De l’état d’esprit qui régnait à Saint.James, il aurait fallu pouvoir en embouteiller, et en distribuer les milliers de fioles à travers la ville.

À défaut de ce miracle alchimiste, les Montréalais devront montrer ce dont ils sont capables. Depuis le temps qu’ils se targuent de leur tolérance et se drapent dans les oripeaux de l’interculturel, ils auront, dans les semaines qui s’en viennent, une occasion jamais vue de mesurer leur ouverture d’esprit. Pour moi et le reste des gens ordinaires qui n’avons pas de doctorat en théologie, il nous sera difficile de distinguer l’islam de nos voisins de celui des kamikazes d’Oussama ben Laden et des talibans (qui, rappelons-le, sont sur le point d’exécuter trois Occidentaux parce qu’il ont osé prononcer le mot "Jésus" en terre afghane).

Tout ça, au fond, à cause de notre ignorance. Ignorance de l’Histoire, des Religions, des Idées. Ce qu’on peut se souhaiter, c’est que George W. Bush soit entouré par une armée de théologiens, d’historiens et de professeurs de philosophie, pour qu’ils lui expliquent le fonctionnement du monde en dehors du Texas.

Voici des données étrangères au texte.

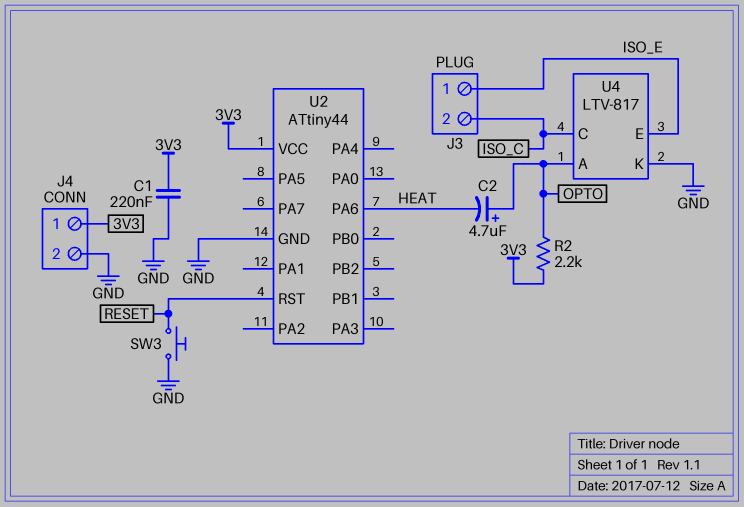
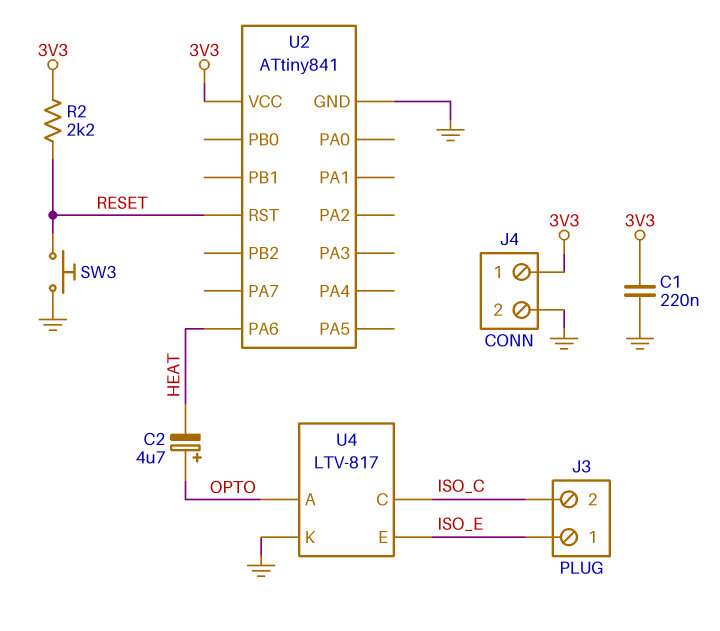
R2: 2.2k (3V3, OPTO) -> 2.2k (3V3, RESET)
U2: ATtiny44 -> ATtiny841

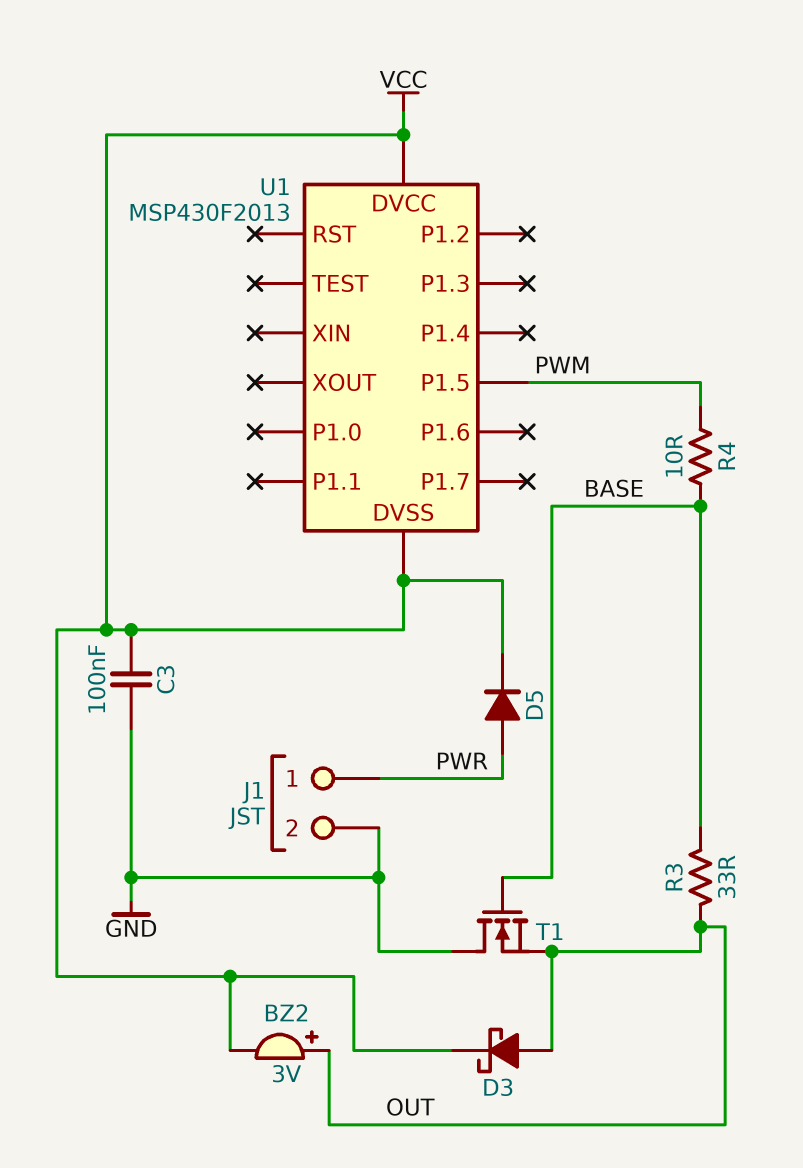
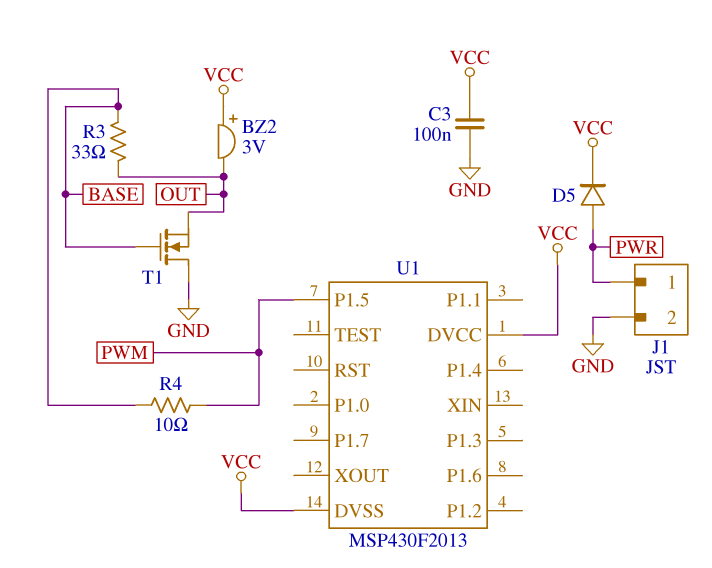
BZ2: buzzer 3V (plus OUT, minus VCC) -> buzzer 3V (plus VCC, minus OUT)
D3: schottky (A OUT, K VCC) -> none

Et dire que le patronat réclame la disparition de ces inutiles disciplines de nos universités…

Fausse note
La seule note malheureuse de ce vendredi de deuil nous vient de Pierre Bourque, pour avoir récité quelques paroles de Quand les hommes vivront d’amour. Pas que les paroles de cet hymne soient irrecevables, au contraire; mais les propos xénophobes de son auteur, pour qui seuls ceux dont les ancêtres ont labouré les plaines du Saint-Laurent sous Frontenac, devraient avoir le droit de voter aux référendums, y sont désormais trop rattachés. Comme invocation de la tolérance…

Tout au long du service, il a été question de tolérance, justement. Or, la tolérance sera un bien piètre rempart contre la montée de la xénophobie. Ce dont nous devrons être armés, c’est de l’acceptation. Tolérer ne veut dire que supporter, endurer, admettre, autoriser. Quand nos armées bombarderont et rayeront de la carte Kandahar, il ne faudra pas se surprendre que ça n’applaudisse pas à tout rompre dans les mosquées d’ici. Il faudra l’accepter et le comprendre.

Avant la Deuxième Guerre mondiale, il y avait sur notre sol des Japonais, des Allemands et des Italiens. Ils étaient tolérés, comme le sont aujourd’hui les Afghans, les Arabes, les Pakistanais, les musulmans et les islamistes. Mais après le déclenchement de ladite Guerre, on les a emprisonnés. Pourtant, on les tolérait.